Claude Monet, Impression, soleil levant
La madrina del impresionismo
En 1891 su
marchante, Durand-Ruel, monta una exposición en su galería con 15 de los
almiares. Entre ellos está el subastado esta semana, que “cautiva” a la
coleccionista estadounidense Bertha Honoré Palmer, mujer del millonario de
Chicago, Potter Palmer. El cuadro y otros ocho más de la misma serie regresaron
con ella a su residencia norteamericana. Bertha llegó a acumular 29 pinturas de
Monet y 11 de Renoir, y cambió la tendencia del mercado del arte de su país,
que se mantenía fiel a la realista escuela de los pintores Barbizon mientras
ella apostaba por la vanguardia impresionista.
El récord de venta
deja constancia de la importancia de los almiares en el devenir del mercado del
arte (de la serie completa, una docena se conservan y exponen en museos
norteamericanos). ¿Fueron tan decisivos para la historia del arte? Sin lugar a
dudas. Monet inicia un recurso esencial con estas vistas: las series. Phoebe
Pool dice que las series de Monet “son la esencia misma del impresionismo”. Y
el pintor lo constata en octubre de 1890, en una carta dirigida a su amigo y
periodista Gustave Geffroy: “Estoy empezando a trabajar tan despacio que me
siento desesperado, pero cuanto más sigo, tanto más veo que hace falta un
trabajo muy detallado para reproducir lo que quiero: la instantaneidad y, sobre
todo, el envoltorio, la misma luz esparciéndose por doquier, y más que nunca me
siento descontento con las cosas fáciles que llegan a la primera pincelada”.
El inicio del cambio
Hacia un par de años que Monet había radicalizado su pincelada.

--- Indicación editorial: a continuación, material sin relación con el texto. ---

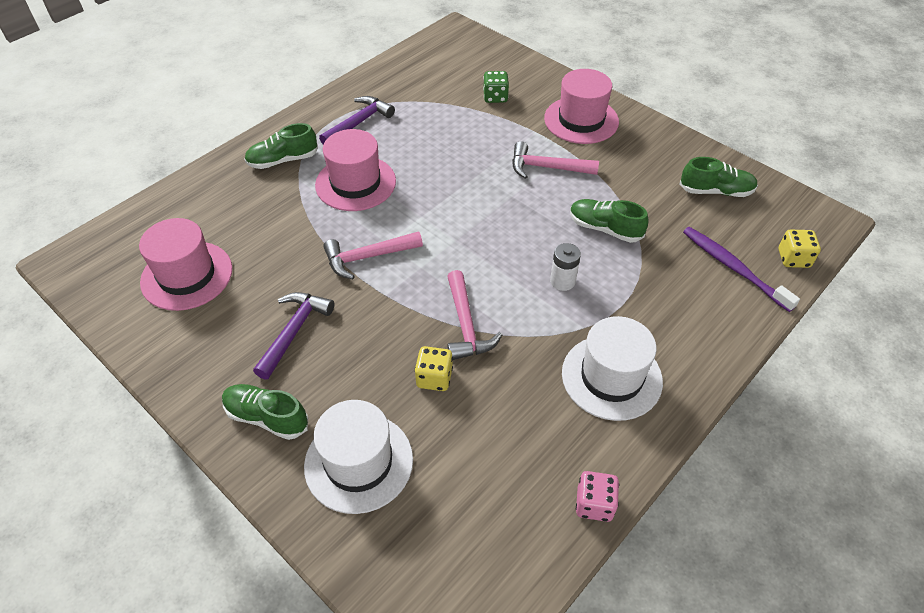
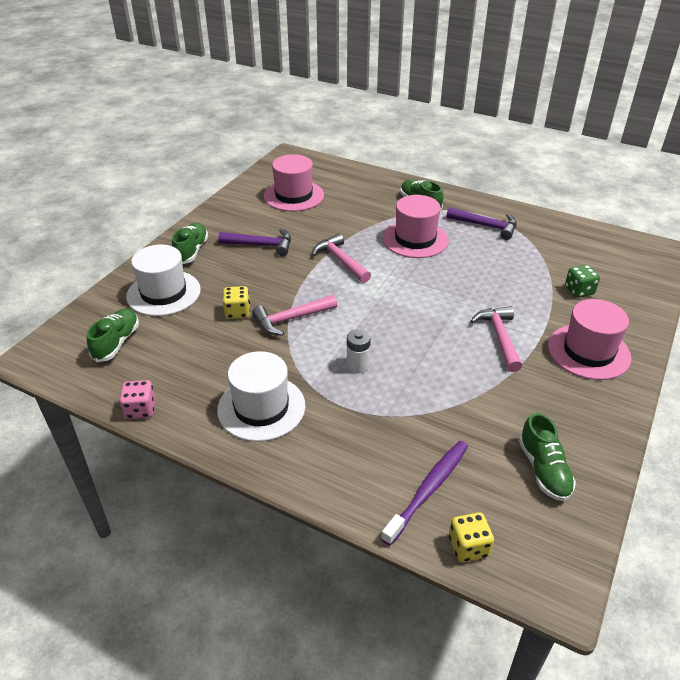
camera: 75 degrees right, 10 degrees down
green shoe [570,199,648,243] -> green shoe moved to [87,308,139,362]

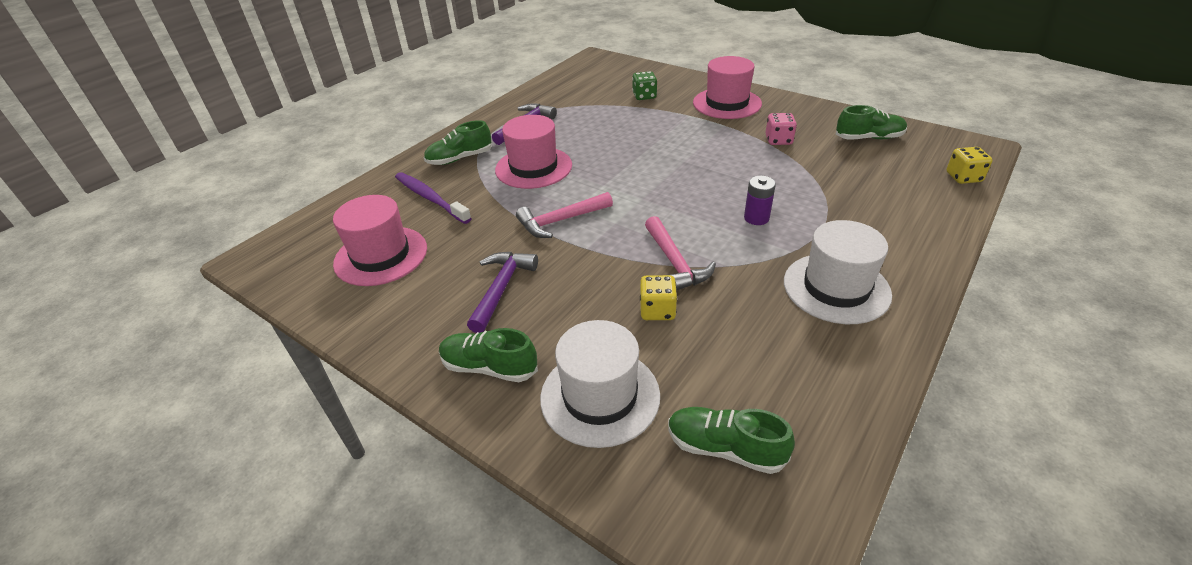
camera: 80 degrees left, 0 degrees up
pink dice [119,380,155,419] -> pink dice moved to [766,113,797,145]
white battery [347,329,371,374] -> purple battery [744,176,776,225]
purple toothbrush [381,441,468,546] -> purple toothbrush moved to [395,172,472,224]
pink hammer [470,306,522,372] -> none

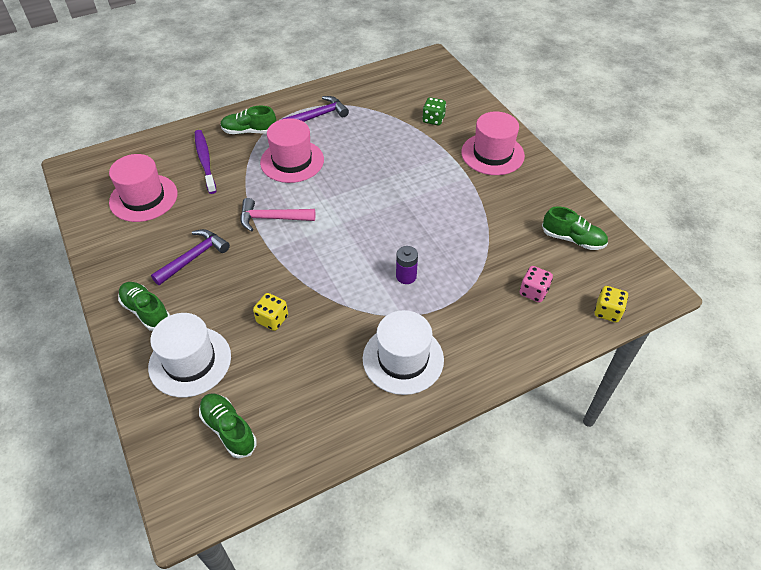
camera: 25 degrees right, 10 degrees up
pink hammer [645,216,716,291] -> none
pink dice [766,113,797,145] -> pink dice moved to [520,266,553,303]

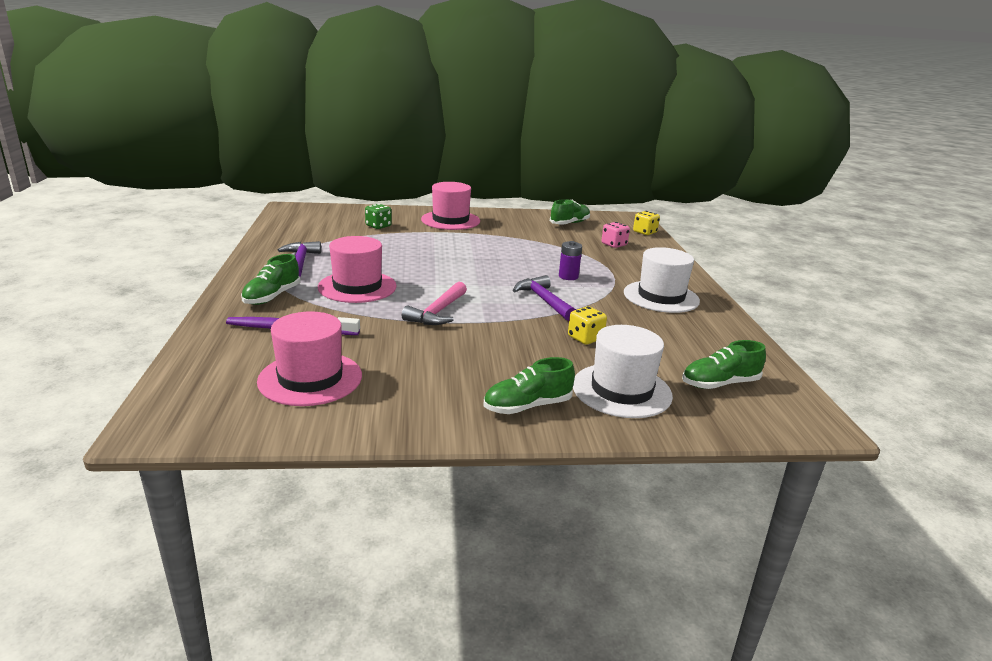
camera: 70 degrees left, 25 degrees down
purple hammer [151,229,230,285] -> purple hammer moved to [513,275,576,321]

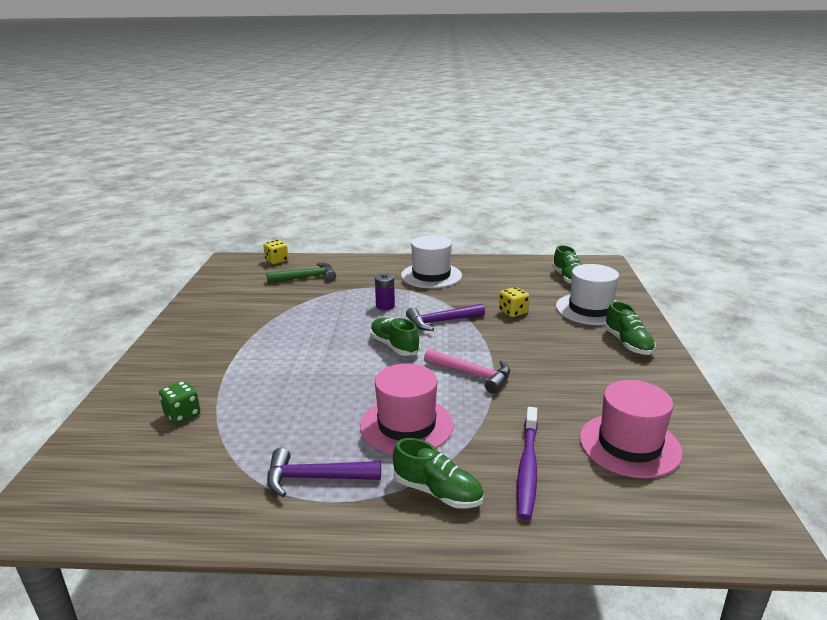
camera: 80 degrees left, 0 degrees up
pink hat [421,182,480,230] -> none
green shoe [550,199,590,224] -> green shoe moved to [370,318,420,356]
pink dice [601,222,630,248] -> green hammer [266,263,336,283]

Las vistas de la localidad de Antibes eran bravas en su ejecución improvisada, brillantes en su cotidianidad y destructivas con el realismo comedido y exacto. La textura emborronada y desagradable de aquellas vistas molestaba a los críticos más puros. Guy de Moupassant acompañaba a Monet en sus encuentros con el trigo y comparó la vida de su compañero con la de un cazador de pieles. “Se había vuelto casi tan irritable y taciturno como Cézanne, que con frecuencia se sentía frustrado por los rápidos cambios de luz y también a menudo destruía sus lienzos”, cuenta la historiadora Phoebe Pool. La clave de estos alminares que absorben luz y emanan colores que se chillan entre sí, la planteó Kandinsky, tras ver en 1895 uno de los cuadros de la serie, en Moscú: “La pintura asumió una fabulosa fuerza, un fabuloso esplendor, y al mismo tiempo el objeto se desacreditaba a sí mismo inconscientemente como elemento esencial del cuadro”, escribe.
Era así, Monet había dado el primer paso para destruir el objeto de su mirada y quedarse sólo con la pintura. La culminación de su genial “atentado” sucederá tres décadas después, con su serie de los nenúfares, pintando una y otra vez las manchas de su jardín de Giverny, a pocos metros de las laderas donde admiraba las diferencias de los mismos alminares de cada día.